Input data

※ ※ ※

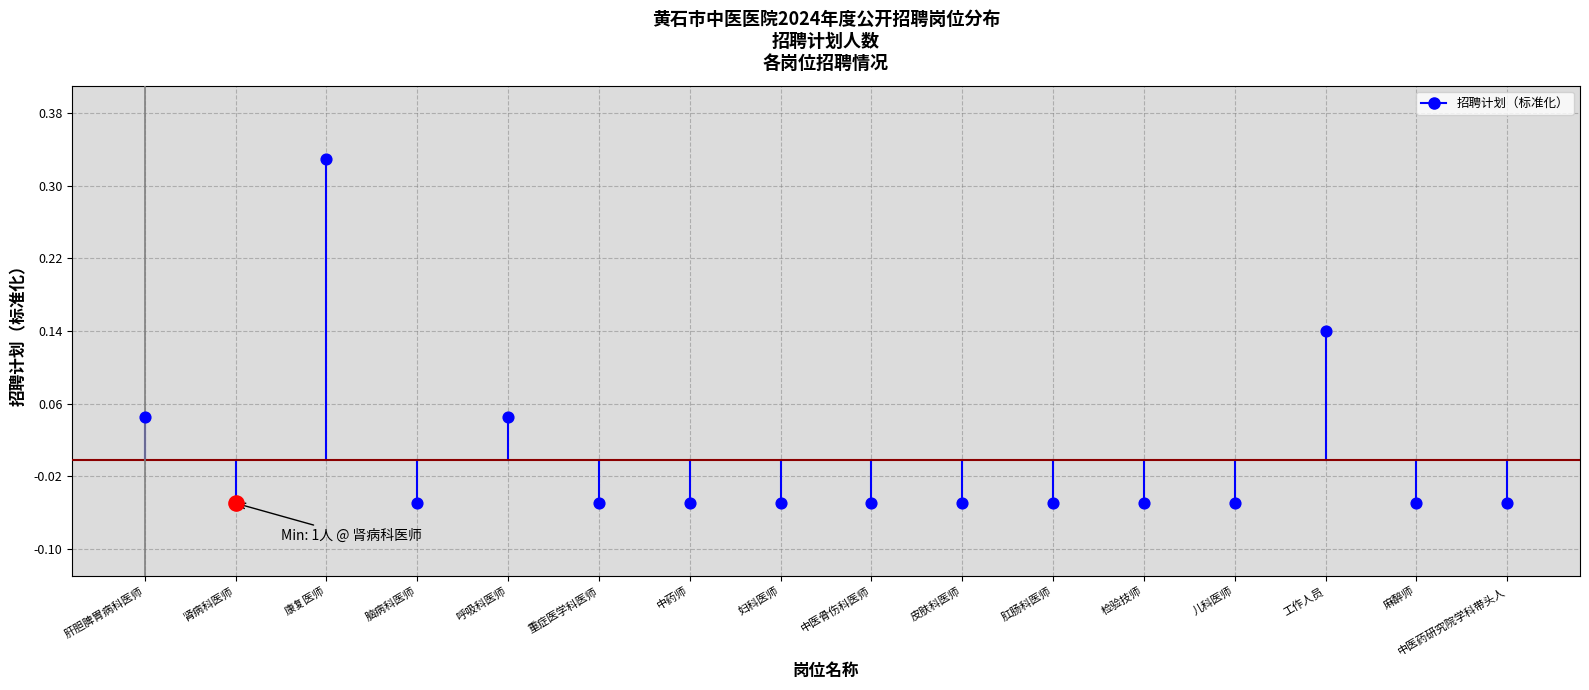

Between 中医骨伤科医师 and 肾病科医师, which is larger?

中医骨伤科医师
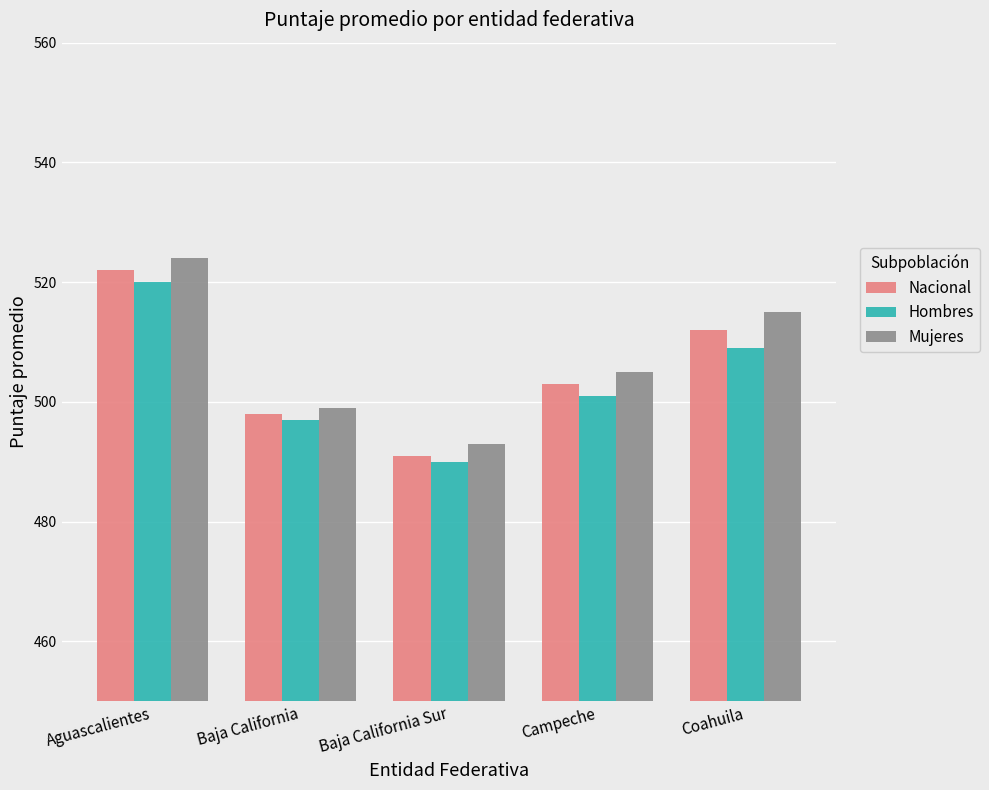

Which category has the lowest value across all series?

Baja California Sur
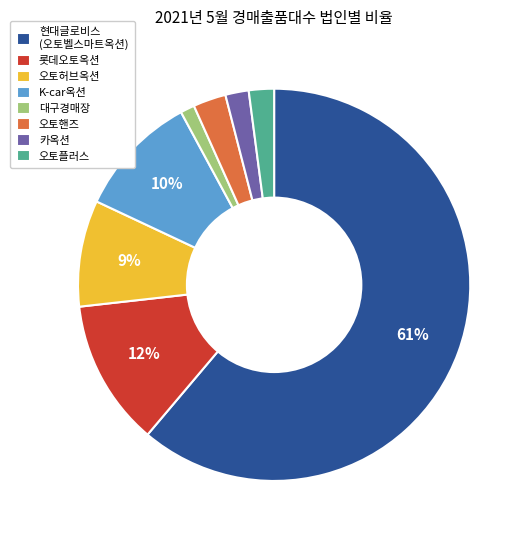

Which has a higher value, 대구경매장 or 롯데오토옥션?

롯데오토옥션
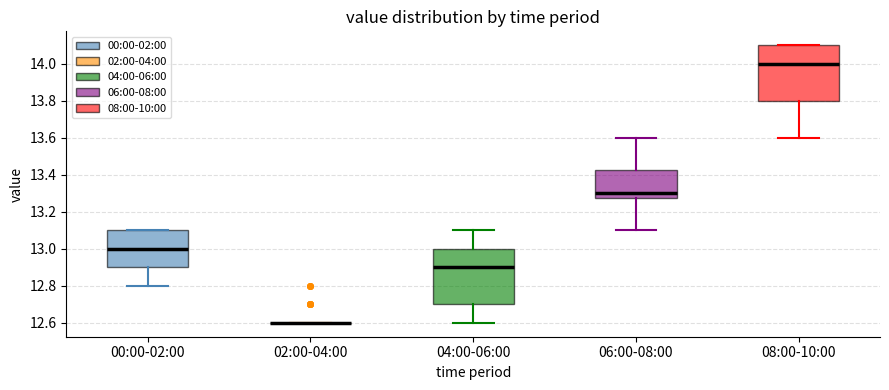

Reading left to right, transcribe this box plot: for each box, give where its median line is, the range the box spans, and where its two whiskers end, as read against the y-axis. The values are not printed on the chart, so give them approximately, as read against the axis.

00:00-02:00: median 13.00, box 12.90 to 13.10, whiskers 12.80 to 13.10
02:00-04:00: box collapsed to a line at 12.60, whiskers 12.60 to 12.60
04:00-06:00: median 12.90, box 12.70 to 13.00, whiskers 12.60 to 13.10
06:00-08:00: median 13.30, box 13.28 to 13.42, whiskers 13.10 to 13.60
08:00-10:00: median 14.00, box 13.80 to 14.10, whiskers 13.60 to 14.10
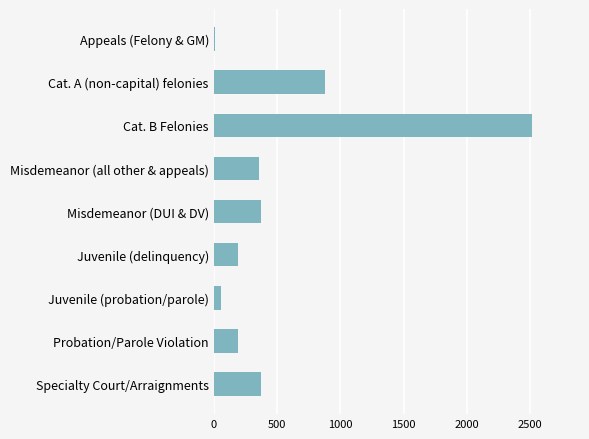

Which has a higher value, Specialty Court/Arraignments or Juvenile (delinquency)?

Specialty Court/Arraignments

※ ※ ※

Required action
Can you write out all the records again with every "higher value" changed to "greater value" and everything else left the same, omitting the pictures?

Result of this exercise
Between 中医骨伤科医师 and 肾病科医师, which is larger?

中医骨伤科医师

Which category has the lowest value across all series?

Baja California Sur

Which has a greater value, 대구경매장 or 롯데오토옥션?

롯데오토옥션

Reading left to right, transcribe this box plot: for each box, give where its median line is, the range the box spans, and where its two whiskers end, as read against the y-axis. The values are not printed on the chart, so give them approximately, as read against the axis.

00:00-02:00: median 13.00, box 12.90 to 13.10, whiskers 12.80 to 13.10
02:00-04:00: box collapsed to a line at 12.60, whiskers 12.60 to 12.60
04:00-06:00: median 12.90, box 12.70 to 13.00, whiskers 12.60 to 13.10
06:00-08:00: median 13.30, box 13.28 to 13.42, whiskers 13.10 to 13.60
08:00-10:00: median 14.00, box 13.80 to 14.10, whiskers 13.60 to 14.10

Which has a greater value, Specialty Court/Arraignments or Juvenile (delinquency)?

Specialty Court/Arraignments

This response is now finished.